It’s been ten years since Chris Habana founded his eponymous jewellery brand, Chrishabana. However, instead of relishing his moment of glory, the NewYork-based creative has kept pushing the boundaries towards a freer, edgier future. “As part of our brand evolution, we take an active role in releasing content that always challenges world conservatism and censorship, and these days, it is very important for all of us to join the fight”, he says. After celebrating the label’s anniversary with a massive show, he’s back and kicking ass this Fall/Winter 2019.
As part of this season’s presentation, photographer Finlay McKay has shot an editorial in a Brooklyn car scrap with two models looking for a brighter future, something that almost all of us can relate to. “I didn’t actively think about our current political climate when ‘concepting’ the shoot with our photographer, but in my work, there is always a sense of finding solace and hope amidst chaos and destruction”, says the NYC-based jeweller. “In addition, there is no way that any artist or creative (including our brand) can express their art without commenting on our current climate”, he concludes.

Inspired by Cronenberg’s film Crash, where a couple are sexually aroused by car accidents, the shooting merges elements of sci-fi, goth and even trash culture.
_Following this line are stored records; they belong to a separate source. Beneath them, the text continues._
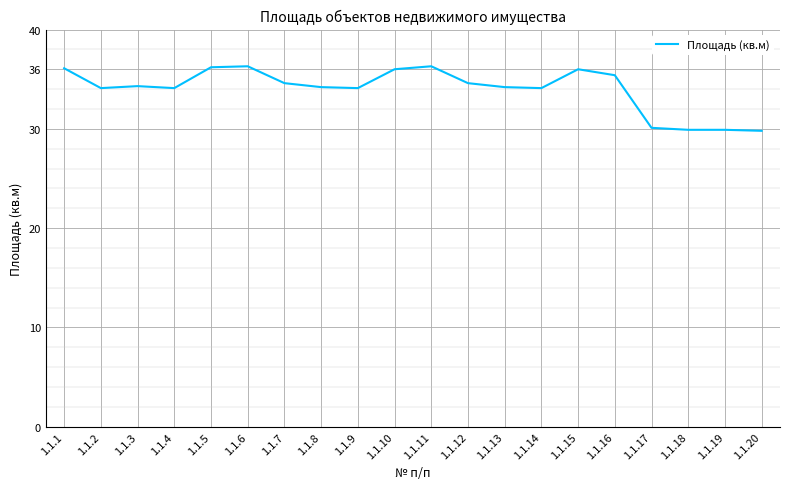

Approximately how many times larger is the value at 1.1.7 compared to 1.1.13?

1.0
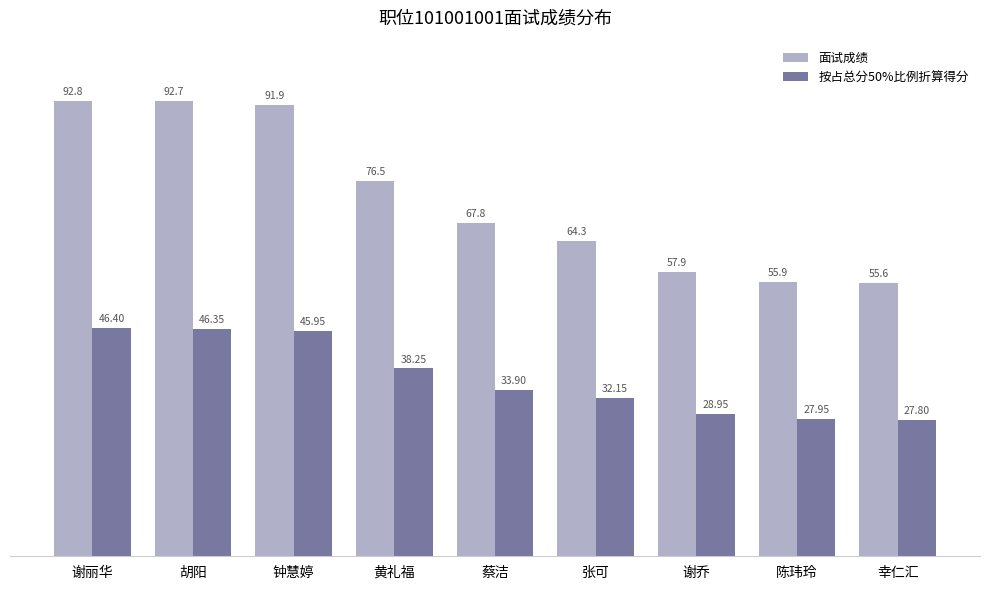

Where is 按占总分50%比例折算得分 nearest to the value 37?

黄礼福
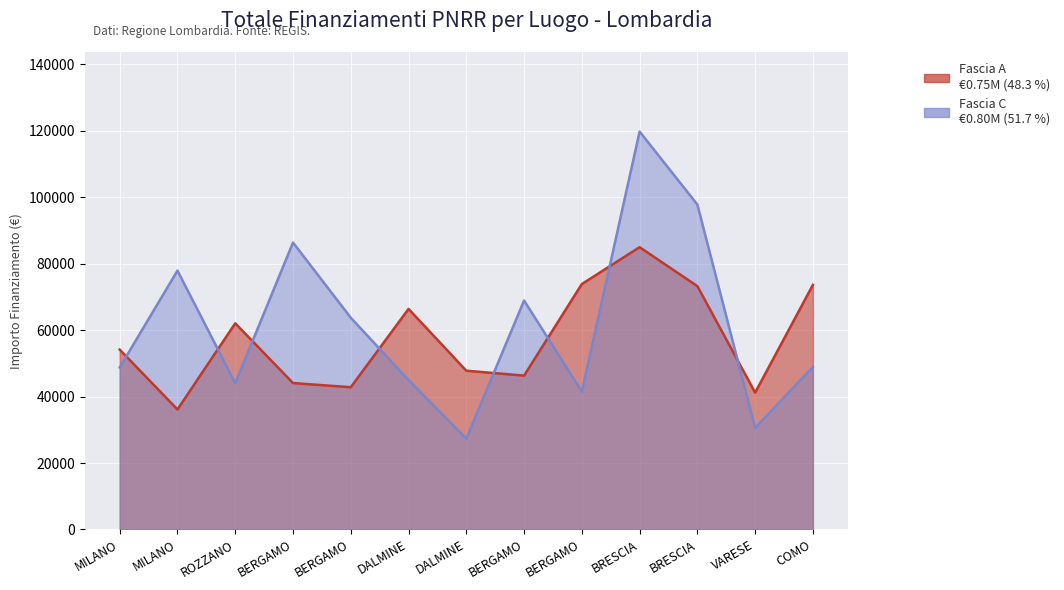

True or false: Fascia A has more than 1 interior local peaks.

True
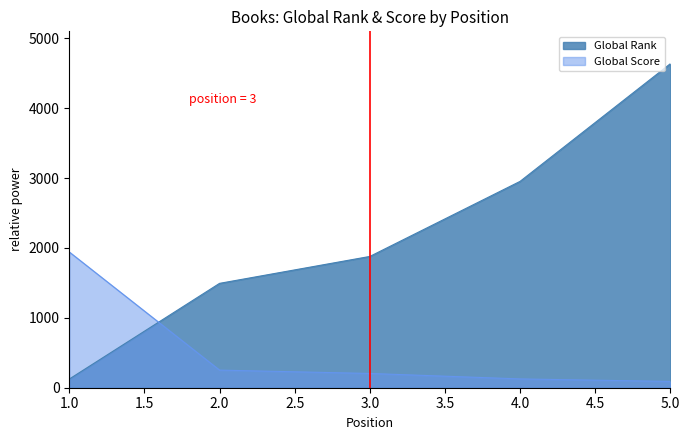

Which series has the largest total across all categories?

Global Rank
Same goes for the models, who look like a mixture of punk, club kid, and goth as well. “The couple is definitely a visual manifestation of all the inspirations I normally incorporate into my work and that make up the Chrishabana aesthetic”, says the jeweller, who also adds that “in the end, the shoot documents a pair of rebels in dystopic carnage finding comfort within each other.”

Highly accessorized with Chrishabana’s pieces – from knuckle rings to giant necklaces, to septum piercings and earrings and even body jewellery –, models Dien and Jacopo also wear clothing by other edgy NYC brands like Kaimin and Willy Chavarria, in addition to others with whom Habana has collaborated – like the sunglasses in collaboration with Gentle Monster or the latex garments by Vex Clothing. “For me, collaboration is important because it pushes both parties to rethink their own way of working”, says Habana. “It’s a challenge that, when done right, brings forth fresh ideas and keeps the creative conversation going.”
Reflecting on what place is he at right now, the NYC-based creative states that he’s “proud of every vision that we’re able to execute, but I would say I’m happiest that we’ve been able to continue going for this long with so much support despite the fact that the work is more targeted towards a niche market. I don’t really look too much at benchmarks in my career. I’m just proud that we have stood the test of time and that our own aesthetic has helped foster new talent in who are putting out ideas that are in line with ours.”

And regarding the future? Expect much, much more from him as the anniversary hasn’t been a place of indulgence but a motivation to keep going. “In the future, you will definitely see us making bigger strides and steps not only in jewellery-making but in creative direction and event design. Our eyewear is going to explode next year and I’m very much excited to debut a fine jewellery line in 2020. Apart from that, you’ll just have to wait and see what comes out of our studio's hands!”, he concludes.